#### DATA FOR THE TASK

○ ○ ○

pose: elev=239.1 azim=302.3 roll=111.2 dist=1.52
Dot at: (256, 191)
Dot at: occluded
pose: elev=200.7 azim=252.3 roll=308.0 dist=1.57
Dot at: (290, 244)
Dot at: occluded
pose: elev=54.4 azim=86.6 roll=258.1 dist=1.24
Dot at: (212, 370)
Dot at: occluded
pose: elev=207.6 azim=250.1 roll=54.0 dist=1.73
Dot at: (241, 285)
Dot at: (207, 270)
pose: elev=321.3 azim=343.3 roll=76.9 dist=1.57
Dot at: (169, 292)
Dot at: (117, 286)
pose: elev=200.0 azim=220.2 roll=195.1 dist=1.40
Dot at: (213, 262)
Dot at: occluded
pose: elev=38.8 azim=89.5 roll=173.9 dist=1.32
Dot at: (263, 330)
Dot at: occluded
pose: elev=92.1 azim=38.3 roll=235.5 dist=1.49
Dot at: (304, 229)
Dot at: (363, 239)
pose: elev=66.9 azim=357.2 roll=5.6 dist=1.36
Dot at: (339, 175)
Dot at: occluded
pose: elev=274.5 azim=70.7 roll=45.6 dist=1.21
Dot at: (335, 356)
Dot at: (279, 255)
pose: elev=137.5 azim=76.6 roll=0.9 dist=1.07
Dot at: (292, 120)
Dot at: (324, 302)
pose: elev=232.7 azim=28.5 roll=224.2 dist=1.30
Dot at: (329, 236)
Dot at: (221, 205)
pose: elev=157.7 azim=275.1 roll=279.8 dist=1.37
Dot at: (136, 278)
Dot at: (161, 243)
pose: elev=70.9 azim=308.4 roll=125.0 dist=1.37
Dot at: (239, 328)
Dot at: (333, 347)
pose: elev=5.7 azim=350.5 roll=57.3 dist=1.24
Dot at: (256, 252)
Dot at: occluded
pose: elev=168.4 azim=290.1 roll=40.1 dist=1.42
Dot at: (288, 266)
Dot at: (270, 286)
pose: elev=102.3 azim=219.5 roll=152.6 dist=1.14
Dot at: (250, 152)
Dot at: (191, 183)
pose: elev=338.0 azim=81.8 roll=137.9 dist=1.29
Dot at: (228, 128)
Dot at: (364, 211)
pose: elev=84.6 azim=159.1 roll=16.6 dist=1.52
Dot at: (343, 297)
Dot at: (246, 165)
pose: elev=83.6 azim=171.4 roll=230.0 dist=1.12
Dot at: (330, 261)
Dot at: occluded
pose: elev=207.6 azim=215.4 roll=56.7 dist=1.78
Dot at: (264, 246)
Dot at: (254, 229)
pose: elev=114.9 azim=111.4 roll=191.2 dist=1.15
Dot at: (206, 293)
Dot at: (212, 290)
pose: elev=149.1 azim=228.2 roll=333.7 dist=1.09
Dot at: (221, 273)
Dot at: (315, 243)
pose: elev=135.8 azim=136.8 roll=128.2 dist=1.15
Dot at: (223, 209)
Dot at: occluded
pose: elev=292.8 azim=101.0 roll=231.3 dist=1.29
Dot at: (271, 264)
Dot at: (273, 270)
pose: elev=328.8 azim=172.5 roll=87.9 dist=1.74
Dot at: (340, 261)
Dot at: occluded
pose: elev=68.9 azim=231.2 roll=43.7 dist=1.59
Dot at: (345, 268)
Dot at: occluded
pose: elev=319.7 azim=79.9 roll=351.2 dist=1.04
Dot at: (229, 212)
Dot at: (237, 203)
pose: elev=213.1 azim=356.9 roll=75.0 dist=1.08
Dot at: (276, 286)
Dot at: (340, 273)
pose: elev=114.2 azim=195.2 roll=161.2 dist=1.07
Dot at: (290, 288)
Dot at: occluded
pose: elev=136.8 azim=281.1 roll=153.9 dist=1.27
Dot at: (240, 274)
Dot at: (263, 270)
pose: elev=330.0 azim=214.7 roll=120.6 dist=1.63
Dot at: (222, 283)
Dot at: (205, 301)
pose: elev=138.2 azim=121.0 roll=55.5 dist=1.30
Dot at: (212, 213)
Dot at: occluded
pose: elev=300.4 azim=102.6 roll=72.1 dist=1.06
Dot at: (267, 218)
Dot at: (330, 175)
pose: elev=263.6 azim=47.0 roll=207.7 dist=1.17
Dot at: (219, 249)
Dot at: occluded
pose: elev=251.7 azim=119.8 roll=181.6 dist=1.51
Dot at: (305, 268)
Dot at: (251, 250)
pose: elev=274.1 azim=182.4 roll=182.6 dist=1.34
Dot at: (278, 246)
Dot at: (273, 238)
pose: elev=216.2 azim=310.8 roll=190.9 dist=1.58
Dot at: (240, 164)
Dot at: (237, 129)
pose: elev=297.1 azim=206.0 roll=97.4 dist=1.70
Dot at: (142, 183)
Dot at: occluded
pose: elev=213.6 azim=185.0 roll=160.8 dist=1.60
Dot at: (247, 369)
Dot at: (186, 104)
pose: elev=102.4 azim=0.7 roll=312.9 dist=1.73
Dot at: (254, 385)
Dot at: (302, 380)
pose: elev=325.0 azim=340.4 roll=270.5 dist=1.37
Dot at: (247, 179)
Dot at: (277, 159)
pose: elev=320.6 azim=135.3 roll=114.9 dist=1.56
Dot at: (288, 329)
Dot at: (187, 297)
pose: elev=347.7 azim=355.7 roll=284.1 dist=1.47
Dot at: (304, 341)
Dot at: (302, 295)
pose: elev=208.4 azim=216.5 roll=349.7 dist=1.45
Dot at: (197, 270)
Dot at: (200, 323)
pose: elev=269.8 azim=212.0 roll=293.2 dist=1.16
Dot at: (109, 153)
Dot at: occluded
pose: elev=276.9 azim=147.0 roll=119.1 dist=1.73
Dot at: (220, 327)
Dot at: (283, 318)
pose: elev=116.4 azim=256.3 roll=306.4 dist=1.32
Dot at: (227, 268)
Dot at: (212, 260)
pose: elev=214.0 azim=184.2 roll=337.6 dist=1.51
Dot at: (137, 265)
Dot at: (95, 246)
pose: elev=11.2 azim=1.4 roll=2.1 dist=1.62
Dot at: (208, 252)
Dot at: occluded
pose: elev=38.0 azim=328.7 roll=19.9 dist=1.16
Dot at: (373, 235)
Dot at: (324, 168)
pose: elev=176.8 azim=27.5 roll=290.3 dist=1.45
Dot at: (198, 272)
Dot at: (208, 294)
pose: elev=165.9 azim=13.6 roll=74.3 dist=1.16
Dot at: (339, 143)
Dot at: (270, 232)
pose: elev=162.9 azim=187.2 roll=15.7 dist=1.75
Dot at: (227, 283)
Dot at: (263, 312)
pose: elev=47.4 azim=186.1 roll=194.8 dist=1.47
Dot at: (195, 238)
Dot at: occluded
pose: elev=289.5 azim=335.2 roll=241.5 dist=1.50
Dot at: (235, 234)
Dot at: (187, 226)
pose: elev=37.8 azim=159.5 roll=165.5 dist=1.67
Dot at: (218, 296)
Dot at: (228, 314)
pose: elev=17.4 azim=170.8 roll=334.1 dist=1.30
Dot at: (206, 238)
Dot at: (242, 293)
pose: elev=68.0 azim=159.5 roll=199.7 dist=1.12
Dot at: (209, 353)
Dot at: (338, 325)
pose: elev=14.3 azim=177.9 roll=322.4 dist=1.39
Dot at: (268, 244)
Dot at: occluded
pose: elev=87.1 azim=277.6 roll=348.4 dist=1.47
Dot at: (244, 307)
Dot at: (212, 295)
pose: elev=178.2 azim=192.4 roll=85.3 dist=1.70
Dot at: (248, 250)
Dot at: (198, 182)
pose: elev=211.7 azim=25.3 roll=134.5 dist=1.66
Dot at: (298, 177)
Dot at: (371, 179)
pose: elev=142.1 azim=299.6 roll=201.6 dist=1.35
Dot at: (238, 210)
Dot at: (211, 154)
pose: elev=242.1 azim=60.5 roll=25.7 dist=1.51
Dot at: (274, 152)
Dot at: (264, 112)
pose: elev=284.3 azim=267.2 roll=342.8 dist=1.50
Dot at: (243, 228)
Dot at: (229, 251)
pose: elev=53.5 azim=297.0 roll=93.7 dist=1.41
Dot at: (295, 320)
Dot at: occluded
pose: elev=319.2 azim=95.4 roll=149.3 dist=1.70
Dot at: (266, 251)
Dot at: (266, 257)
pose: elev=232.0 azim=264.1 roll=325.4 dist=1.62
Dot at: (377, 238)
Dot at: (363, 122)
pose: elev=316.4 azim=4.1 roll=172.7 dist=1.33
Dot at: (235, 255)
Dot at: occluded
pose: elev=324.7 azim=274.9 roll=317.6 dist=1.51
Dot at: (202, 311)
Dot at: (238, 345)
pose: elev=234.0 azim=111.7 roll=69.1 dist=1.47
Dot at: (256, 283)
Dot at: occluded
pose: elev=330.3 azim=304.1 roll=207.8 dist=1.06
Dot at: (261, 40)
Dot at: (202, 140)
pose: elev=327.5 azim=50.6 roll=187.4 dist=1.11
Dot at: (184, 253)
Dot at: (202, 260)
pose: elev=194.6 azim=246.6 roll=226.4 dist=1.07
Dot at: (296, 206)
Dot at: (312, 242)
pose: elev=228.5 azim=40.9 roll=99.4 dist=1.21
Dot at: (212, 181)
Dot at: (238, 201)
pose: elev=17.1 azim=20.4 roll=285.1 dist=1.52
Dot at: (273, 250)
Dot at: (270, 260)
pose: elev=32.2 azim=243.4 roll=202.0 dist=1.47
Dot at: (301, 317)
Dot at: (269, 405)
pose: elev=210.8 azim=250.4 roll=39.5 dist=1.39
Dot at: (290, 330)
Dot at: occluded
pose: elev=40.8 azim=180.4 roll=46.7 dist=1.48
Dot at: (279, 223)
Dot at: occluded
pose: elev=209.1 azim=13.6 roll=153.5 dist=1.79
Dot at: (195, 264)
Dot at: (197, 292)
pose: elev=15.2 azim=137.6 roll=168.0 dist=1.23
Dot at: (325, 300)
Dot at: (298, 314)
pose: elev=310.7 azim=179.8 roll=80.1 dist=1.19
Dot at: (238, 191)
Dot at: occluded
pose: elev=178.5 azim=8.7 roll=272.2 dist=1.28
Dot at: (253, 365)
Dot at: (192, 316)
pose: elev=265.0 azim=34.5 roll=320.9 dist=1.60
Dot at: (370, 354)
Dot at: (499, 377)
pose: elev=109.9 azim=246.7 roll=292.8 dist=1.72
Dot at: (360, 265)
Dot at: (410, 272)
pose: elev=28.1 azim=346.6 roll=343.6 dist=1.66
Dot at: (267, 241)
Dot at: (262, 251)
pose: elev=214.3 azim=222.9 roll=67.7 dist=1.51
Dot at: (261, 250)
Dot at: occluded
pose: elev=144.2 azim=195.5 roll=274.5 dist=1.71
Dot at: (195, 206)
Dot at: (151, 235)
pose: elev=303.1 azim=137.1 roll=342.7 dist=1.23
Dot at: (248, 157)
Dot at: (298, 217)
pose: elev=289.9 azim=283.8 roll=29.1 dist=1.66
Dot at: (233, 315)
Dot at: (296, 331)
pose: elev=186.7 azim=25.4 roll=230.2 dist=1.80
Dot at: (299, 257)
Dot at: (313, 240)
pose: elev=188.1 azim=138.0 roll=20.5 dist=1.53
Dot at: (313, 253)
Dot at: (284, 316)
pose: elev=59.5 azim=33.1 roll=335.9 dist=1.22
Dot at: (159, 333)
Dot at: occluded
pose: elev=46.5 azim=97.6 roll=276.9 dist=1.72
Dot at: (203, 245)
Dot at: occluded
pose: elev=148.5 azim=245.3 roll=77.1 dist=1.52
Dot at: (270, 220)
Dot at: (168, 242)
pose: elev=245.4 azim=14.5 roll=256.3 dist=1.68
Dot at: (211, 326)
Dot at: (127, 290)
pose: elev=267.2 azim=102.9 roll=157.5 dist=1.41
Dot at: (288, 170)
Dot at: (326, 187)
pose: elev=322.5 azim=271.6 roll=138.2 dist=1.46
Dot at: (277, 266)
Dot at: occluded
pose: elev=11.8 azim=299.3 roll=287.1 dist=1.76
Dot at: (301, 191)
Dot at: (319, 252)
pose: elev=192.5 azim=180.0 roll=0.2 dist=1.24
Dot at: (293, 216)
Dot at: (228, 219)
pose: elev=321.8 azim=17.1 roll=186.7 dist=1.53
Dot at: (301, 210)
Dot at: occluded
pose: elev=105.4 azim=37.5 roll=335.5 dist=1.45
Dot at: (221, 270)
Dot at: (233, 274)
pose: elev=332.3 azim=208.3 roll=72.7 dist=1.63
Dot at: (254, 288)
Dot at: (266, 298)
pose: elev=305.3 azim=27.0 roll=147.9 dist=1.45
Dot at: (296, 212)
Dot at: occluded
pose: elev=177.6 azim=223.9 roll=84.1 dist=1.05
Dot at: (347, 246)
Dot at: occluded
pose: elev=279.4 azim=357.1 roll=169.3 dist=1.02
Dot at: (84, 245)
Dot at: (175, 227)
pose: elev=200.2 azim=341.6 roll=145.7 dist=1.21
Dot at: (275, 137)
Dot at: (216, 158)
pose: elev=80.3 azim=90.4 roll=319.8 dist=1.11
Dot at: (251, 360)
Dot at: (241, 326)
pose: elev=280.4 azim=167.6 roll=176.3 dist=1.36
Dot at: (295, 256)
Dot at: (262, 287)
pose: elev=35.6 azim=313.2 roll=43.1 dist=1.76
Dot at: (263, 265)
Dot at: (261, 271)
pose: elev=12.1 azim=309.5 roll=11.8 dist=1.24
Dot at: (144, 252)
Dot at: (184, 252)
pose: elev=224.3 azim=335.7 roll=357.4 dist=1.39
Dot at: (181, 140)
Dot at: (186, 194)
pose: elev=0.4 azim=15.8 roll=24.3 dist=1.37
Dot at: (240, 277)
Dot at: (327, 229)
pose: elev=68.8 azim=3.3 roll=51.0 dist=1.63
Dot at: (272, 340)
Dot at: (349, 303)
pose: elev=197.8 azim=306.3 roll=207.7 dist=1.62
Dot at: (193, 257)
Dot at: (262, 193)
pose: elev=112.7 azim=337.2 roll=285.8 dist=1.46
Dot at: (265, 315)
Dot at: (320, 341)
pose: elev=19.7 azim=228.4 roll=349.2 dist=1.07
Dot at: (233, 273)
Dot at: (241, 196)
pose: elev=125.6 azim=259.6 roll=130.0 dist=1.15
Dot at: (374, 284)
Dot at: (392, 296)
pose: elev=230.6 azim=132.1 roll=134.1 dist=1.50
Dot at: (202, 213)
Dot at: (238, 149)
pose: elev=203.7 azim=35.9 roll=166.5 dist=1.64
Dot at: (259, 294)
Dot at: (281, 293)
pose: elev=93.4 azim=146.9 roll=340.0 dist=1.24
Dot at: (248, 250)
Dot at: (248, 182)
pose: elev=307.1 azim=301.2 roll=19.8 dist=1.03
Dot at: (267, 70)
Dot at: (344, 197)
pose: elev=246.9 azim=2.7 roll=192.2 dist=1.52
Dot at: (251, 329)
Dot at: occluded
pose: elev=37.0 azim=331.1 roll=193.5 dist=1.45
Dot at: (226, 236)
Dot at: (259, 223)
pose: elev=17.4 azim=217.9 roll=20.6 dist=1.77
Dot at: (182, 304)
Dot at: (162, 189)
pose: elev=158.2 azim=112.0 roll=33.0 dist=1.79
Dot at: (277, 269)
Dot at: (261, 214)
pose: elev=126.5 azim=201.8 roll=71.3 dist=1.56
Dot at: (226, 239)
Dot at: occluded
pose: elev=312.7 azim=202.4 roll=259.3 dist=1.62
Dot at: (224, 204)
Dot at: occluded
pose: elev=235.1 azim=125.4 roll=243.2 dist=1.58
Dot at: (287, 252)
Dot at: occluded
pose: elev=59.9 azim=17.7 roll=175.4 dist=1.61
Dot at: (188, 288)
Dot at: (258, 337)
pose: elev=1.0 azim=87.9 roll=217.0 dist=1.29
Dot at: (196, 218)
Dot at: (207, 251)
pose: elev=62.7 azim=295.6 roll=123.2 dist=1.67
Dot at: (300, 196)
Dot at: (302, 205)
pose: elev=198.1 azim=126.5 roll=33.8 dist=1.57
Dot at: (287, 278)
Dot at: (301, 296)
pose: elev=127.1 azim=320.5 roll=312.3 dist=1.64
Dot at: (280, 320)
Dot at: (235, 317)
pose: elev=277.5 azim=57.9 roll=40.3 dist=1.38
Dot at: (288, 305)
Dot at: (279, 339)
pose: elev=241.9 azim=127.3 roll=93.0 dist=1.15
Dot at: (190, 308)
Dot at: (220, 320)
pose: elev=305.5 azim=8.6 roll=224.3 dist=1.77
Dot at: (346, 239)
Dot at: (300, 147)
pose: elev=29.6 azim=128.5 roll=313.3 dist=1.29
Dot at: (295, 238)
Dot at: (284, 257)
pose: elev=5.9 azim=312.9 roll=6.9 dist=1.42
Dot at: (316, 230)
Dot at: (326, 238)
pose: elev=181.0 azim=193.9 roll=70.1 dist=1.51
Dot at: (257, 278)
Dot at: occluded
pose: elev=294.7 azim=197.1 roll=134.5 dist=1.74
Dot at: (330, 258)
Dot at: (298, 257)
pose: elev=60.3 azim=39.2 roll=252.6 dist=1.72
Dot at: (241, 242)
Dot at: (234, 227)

○ ○ ○

#### GIVEN TASK
Copy the items above, from the line with "pose: elev=213.1 azim=356.9" up to and including the line with "Dot at: (208, 294)". Reproduce every line in that span without any change.

#### REPLY
pose: elev=213.1 azim=356.9 roll=75.0 dist=1.08
Dot at: (276, 286)
Dot at: (340, 273)
pose: elev=114.2 azim=195.2 roll=161.2 dist=1.07
Dot at: (290, 288)
Dot at: occluded
pose: elev=136.8 azim=281.1 roll=153.9 dist=1.27
Dot at: (240, 274)
Dot at: (263, 270)
pose: elev=330.0 azim=214.7 roll=120.6 dist=1.63
Dot at: (222, 283)
Dot at: (205, 301)
pose: elev=138.2 azim=121.0 roll=55.5 dist=1.30
Dot at: (212, 213)
Dot at: occluded
pose: elev=300.4 azim=102.6 roll=72.1 dist=1.06
Dot at: (267, 218)
Dot at: (330, 175)
pose: elev=263.6 azim=47.0 roll=207.7 dist=1.17
Dot at: (219, 249)
Dot at: occluded
pose: elev=251.7 azim=119.8 roll=181.6 dist=1.51
Dot at: (305, 268)
Dot at: (251, 250)
pose: elev=274.1 azim=182.4 roll=182.6 dist=1.34
Dot at: (278, 246)
Dot at: (273, 238)
pose: elev=216.2 azim=310.8 roll=190.9 dist=1.58
Dot at: (240, 164)
Dot at: (237, 129)
pose: elev=297.1 azim=206.0 roll=97.4 dist=1.70
Dot at: (142, 183)
Dot at: occluded
pose: elev=213.6 azim=185.0 roll=160.8 dist=1.60
Dot at: (247, 369)
Dot at: (186, 104)
pose: elev=102.4 azim=0.7 roll=312.9 dist=1.73
Dot at: (254, 385)
Dot at: (302, 380)
pose: elev=325.0 azim=340.4 roll=270.5 dist=1.37
Dot at: (247, 179)
Dot at: (277, 159)
pose: elev=320.6 azim=135.3 roll=114.9 dist=1.56
Dot at: (288, 329)
Dot at: (187, 297)
pose: elev=347.7 azim=355.7 roll=284.1 dist=1.47
Dot at: (304, 341)
Dot at: (302, 295)
pose: elev=208.4 azim=216.5 roll=349.7 dist=1.45
Dot at: (197, 270)
Dot at: (200, 323)
pose: elev=269.8 azim=212.0 roll=293.2 dist=1.16
Dot at: (109, 153)
Dot at: occluded
pose: elev=276.9 azim=147.0 roll=119.1 dist=1.73
Dot at: (220, 327)
Dot at: (283, 318)
pose: elev=116.4 azim=256.3 roll=306.4 dist=1.32
Dot at: (227, 268)
Dot at: (212, 260)
pose: elev=214.0 azim=184.2 roll=337.6 dist=1.51
Dot at: (137, 265)
Dot at: (95, 246)
pose: elev=11.2 azim=1.4 roll=2.1 dist=1.62
Dot at: (208, 252)
Dot at: occluded
pose: elev=38.0 azim=328.7 roll=19.9 dist=1.16
Dot at: (373, 235)
Dot at: (324, 168)
pose: elev=176.8 azim=27.5 roll=290.3 dist=1.45
Dot at: (198, 272)
Dot at: (208, 294)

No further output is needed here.